Il sistema bancario visto da tutti i numeri uno dell'Assiom Forex
La fotografia che arriva da Parma sembra essere una sola: l'Italia è in recessione ma l'industria del credito continuerà a reggere
Non c’è stato solo Ignazio Visco tra i big che sono intervenuti all’Assiom Forex, il convegno organizzato a Parma dall’associazione italiana operatori mercati dei Capitali a cui era presente anche la redazione di SOLDI.
Oltre a Visco, che ha sottolineato come il 2012 “sarà un anno di recessione” per l'Italia, che dovrà subire una caduta del Pil dell'1,5%, hanno calcato le scene manager del calibro di Enrico Cucchiani, consigliere delegato e ceo di Intesa Sanpaolo, e Victor Massiah, numero uno del gruppo Ubi Banca, e il direttore generale della Banca d'Italia, Fabrizio Saccomanni.
Il primo a parlare poco dopo il discorso di Visco è stato proprio il numero di Intesa Sanpaolo.
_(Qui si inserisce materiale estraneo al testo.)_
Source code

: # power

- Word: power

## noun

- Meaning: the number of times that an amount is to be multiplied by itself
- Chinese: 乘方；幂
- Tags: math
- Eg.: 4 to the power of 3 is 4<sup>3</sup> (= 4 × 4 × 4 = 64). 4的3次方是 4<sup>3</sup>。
Sulla politica dei dividendi e sulle retribuzioni dei manager “il pensiero del governatore è di saggezza”, ha detto.
“Il richiamo alla sobrietà”, ha aggiunto, “è una buona cosa, è un atto di coerenza con i tempi attuali ed è una correzione degli eccessi del passato che noi sposiamo in pieno, con il blocco delle retribuzioni e con un contributo volontario dei manager con le retribuzioni più elevate pari al 4%”.
Su questo tema si è espresso anche il numero uno di un altro gruppo quotato, Victor Massiah, sottolineando come anche lui abbia limitato il suo personale bonus. “In questi quattro anni di crisi non ho preso un euro di bonus ed è giusto così”, ha detto. Il banchiere ha poi sottolineato che, a livello di capitale, “siamo strarobusti”, mentre per quanto riguarda il dividendo Massiah ha precisato: “Abbiamo sicuramente fatto un accantonamento, attendiamo la lettera del governatore con le indicazioni della Banca d'Italia”.
Proprio sulla solidità della banche italiane si è fatto avanti il d.g. di Via Nazionale, Fabrizio Saccomanni. Le banche italiane possono contare “su di una solida base patrimoniale”, ha commentato ribadendo che la prossima operazione di rifinanziamento della Bce “potrà fornire al sistema un ulteriore supporto all'economia”.